While organizations continue to look for people with technical backgrounds, because it’s an easier pathway into cybersecurity, they’re increasingly giving more weight to non-technical skills, according to ISC2.
“Over the last few years, we’ve seen organizations moving to hire for the non-technical skills first and organizations doing are more quickly dealing with their workforce gaps than those holding out for a more detailed skill set,” said Clar Rosso, CEO of ISC2.
The non-technical skills organizations are prioritizing include problem solving, curiosity and eagerness to learn, effective communications, critical thinking and analytical thinking, Rosso told Cybersecurity Dive.
Despite the fervor about the possibilities of generative AI, Rosso doesn’t see AI displacing the workforce, but rather changing the types of jobs people do which will put more emphasis on non-technical competencies.
“In an AI-driven world, we need more people who can apply their analytical and critical thinking skills to understand the data they’re looking at and whether it’s relevant and accurate, and consider the decisions to make against it,” she said.
Rosso expects to see an increase in demand for skills that touch on the safe and ethical use of AI within organizations and risk more broadly.
“Hiring managers may start to prioritize people who have risk assessment, analysis and management skills,” she said.
It’s part of a broader shift in cybersecurity that’s moving from an offensive approach to more of a defensive position around risk management.

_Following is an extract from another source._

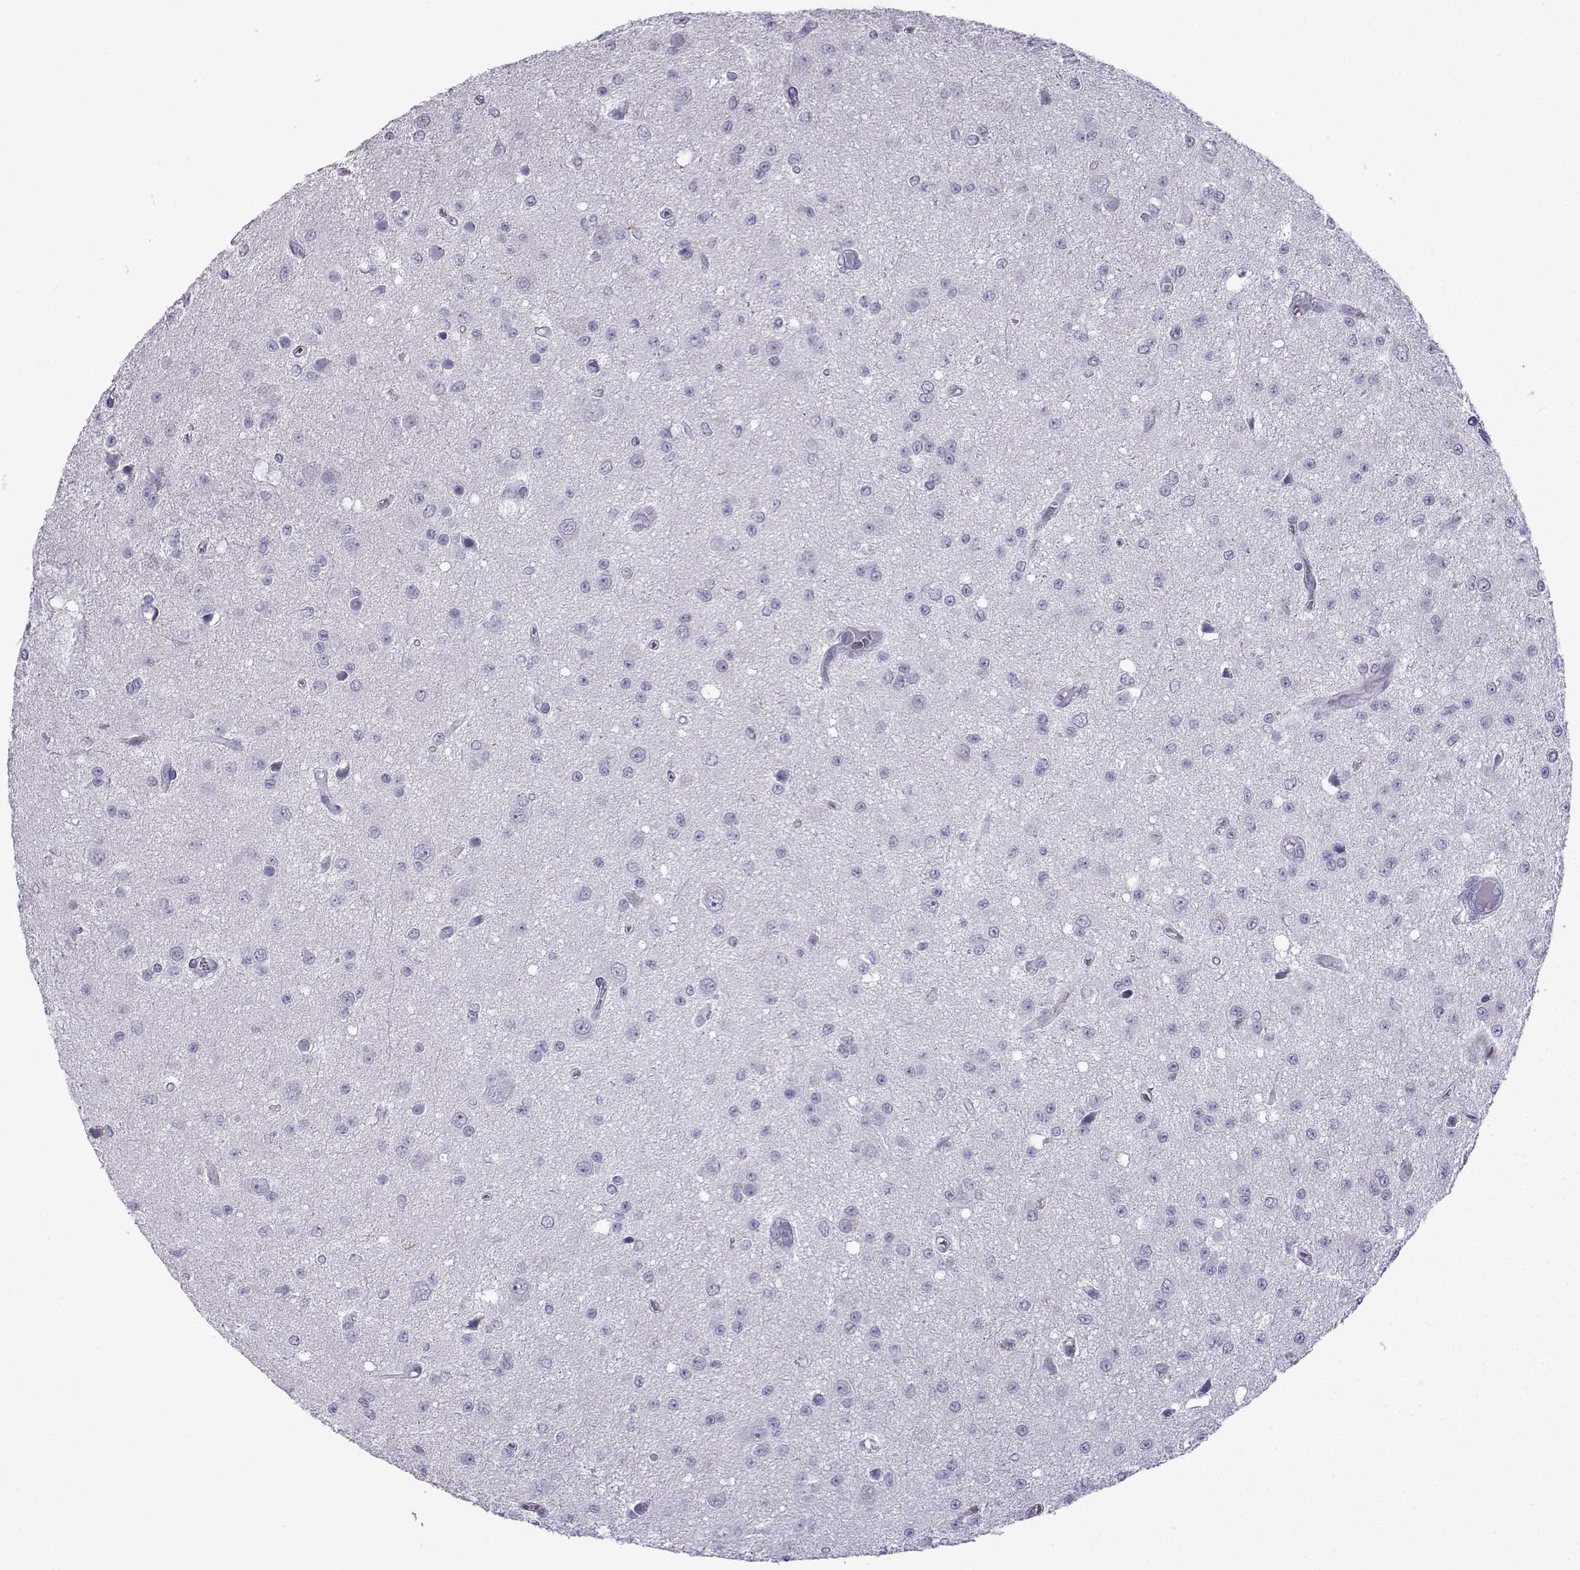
{"staining": {"intensity": "negative", "quantity": "none", "location": "none"}, "tissue": "glioma", "cell_type": "Tumor cells", "image_type": "cancer", "snomed": [{"axis": "morphology", "description": "Glioma, malignant, Low grade"}, {"axis": "topography", "description": "Brain"}], "caption": "This is an IHC image of human malignant low-grade glioma. There is no staining in tumor cells.", "gene": "TRIM46", "patient": {"sex": "female", "age": 45}}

“Risk is the basis of everything in cyber defense, understanding, analyzing, mitigating and transferring risk,” she said.
In taking this change of approach, organizations may need to step back from prioritizing specific experience and instead look at the competencies required for that task. Doing so could help address the workforce gaps by broadening the field of candidates and even improve diversity.
“We've had this workforce gap for so long, organizations are thinking differently about who and how they hire,” she said.
Correction: This story has been updated to reflect this story references ISACA’s State of Cybersecurity 2023 report.